START Data

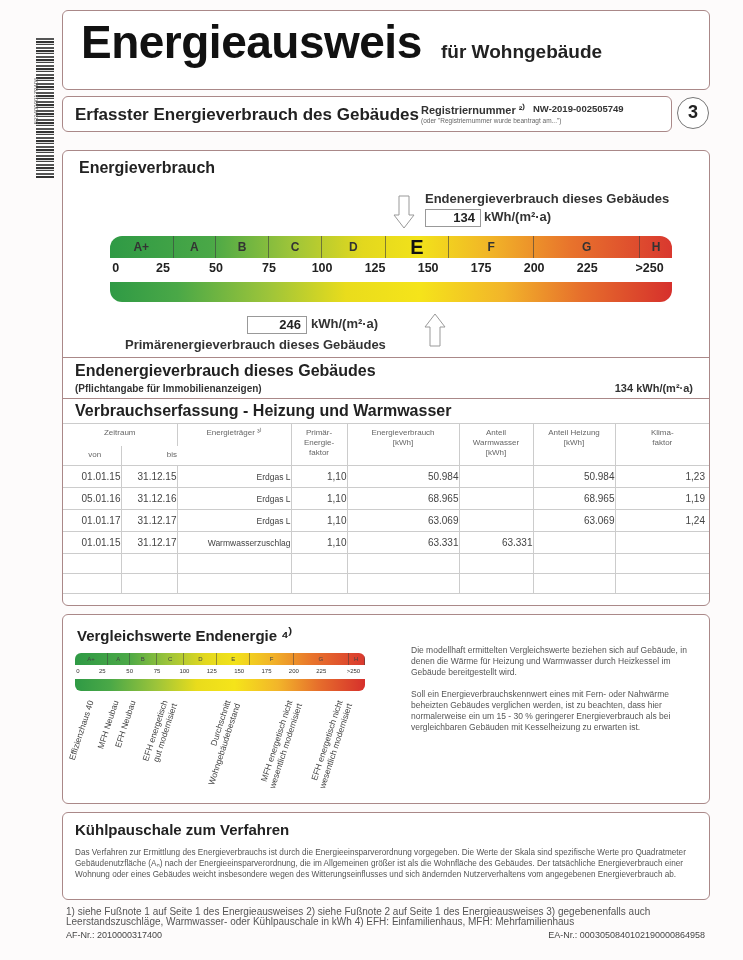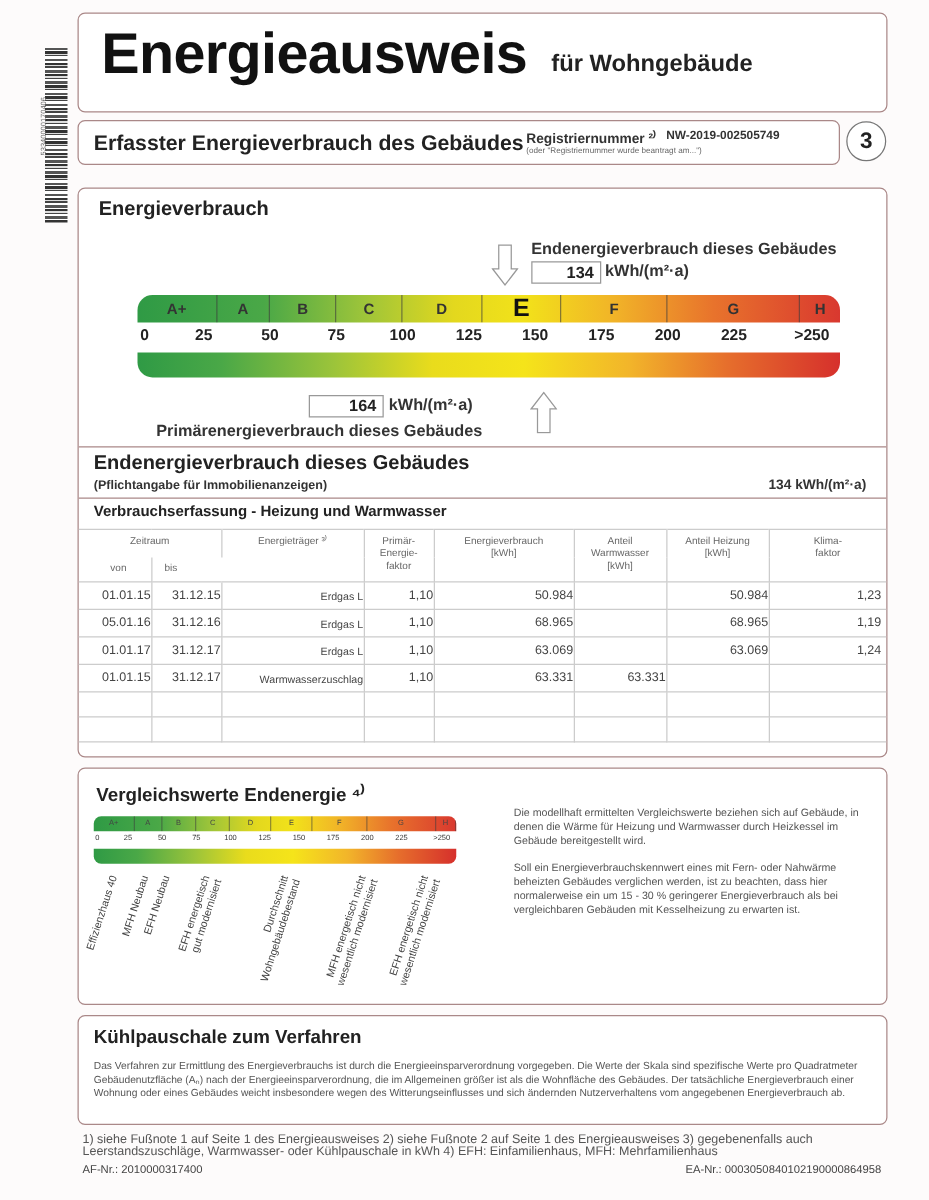--- a/index.html
+++ b/index.html
@@ -151,7 +151,7 @@
     </div>
   <div class="scale-bot"></div>
 
-  <div class="val-box prim-val">164</div>
+  <div class="val-box prim-val">246</div>
   <div class="prim-unit">kWh/(m²·a)</div>
   <svg class="arrow-up" viewBox="0 0 22 34">
     <path d="M6 33 H16 V14 H21 L11 1 L1 14 H6 Z" fill="#fff" stroke="#999" stroke-width="1"></path>

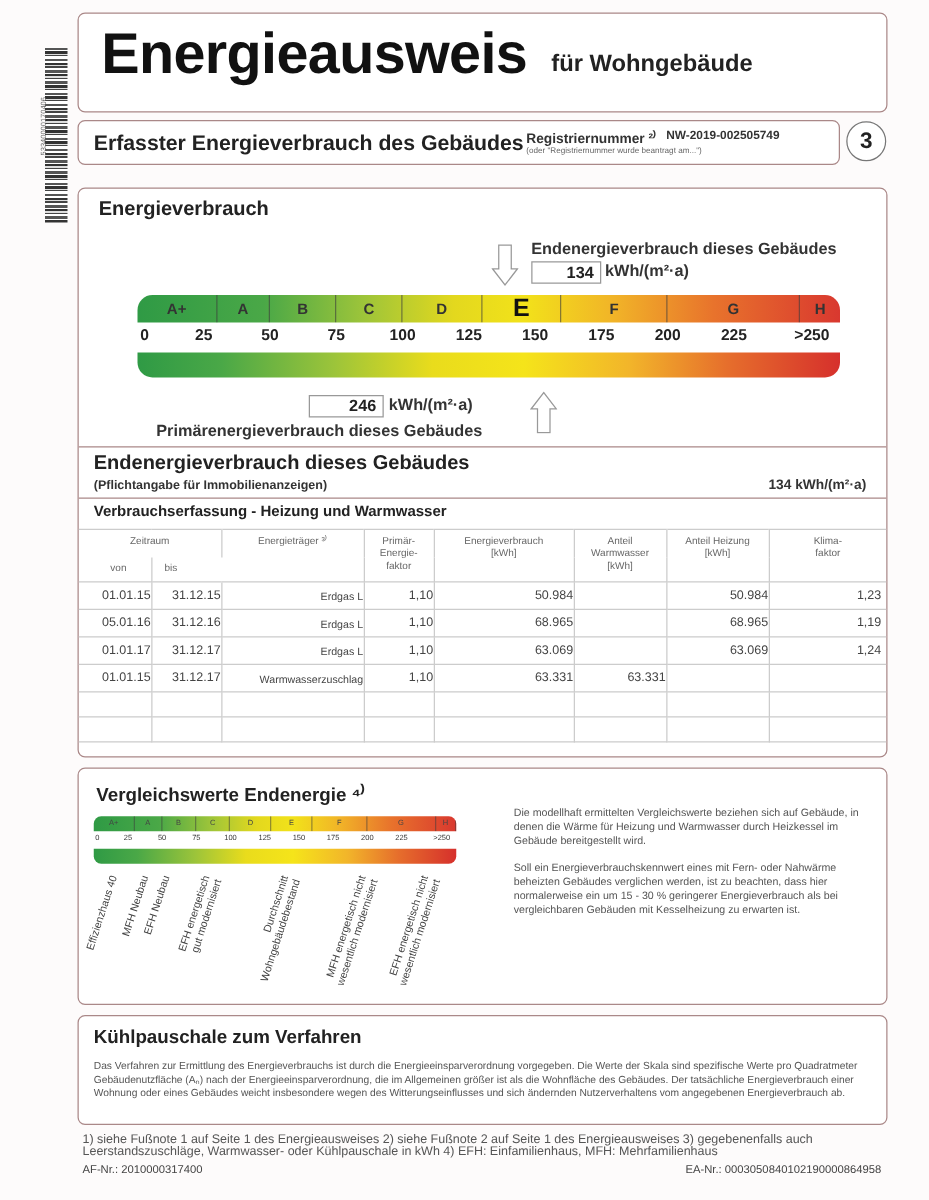--- a/index.html
+++ b/index.html
@@ -59,7 +59,7 @@
   .end2-title { position: absolute; left: 12px; top: 211px; font-size: 16px; font-weight: bold; color: #222; }
   .end2-note { position: absolute; left: 12px; top: 232px; font-size: 10px; font-weight: bold; color: #333; }
   .end2-val { position: absolute; right: 16px; top: 231px; font-size: 11px; font-weight: bold; color: #333; }
-  .verb-title { position: absolute; left: 12px; top: 251px; font-size: 12px; font-weight: bold; color: #222; }
+  .verb-title { position: absolute; left: 12px; top: 251px; font-size: 16px; font-weight: bold; color: #222; }
 
   table.t { position: absolute; left: 0; top: 272px; width: 646px; border-collapse: collapse; font-size: 10px; color: #444; }
   table.t td, table.t th { border-right: 1px solid #ccc; border-bottom: 1px solid #ccc; font-weight: normal; }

END Data

Task goal: The result is a copy of every line above where the word "right" shows up.

Answer section:
   .end2-val { position: absolute; right: 16px; top: 231px; font-size: 11px; font-weight: bold; color: #333; }
   table.t td, table.t th { border-right: 1px solid #ccc; border-bottom: 1px solid #ccc; font-weight: normal; }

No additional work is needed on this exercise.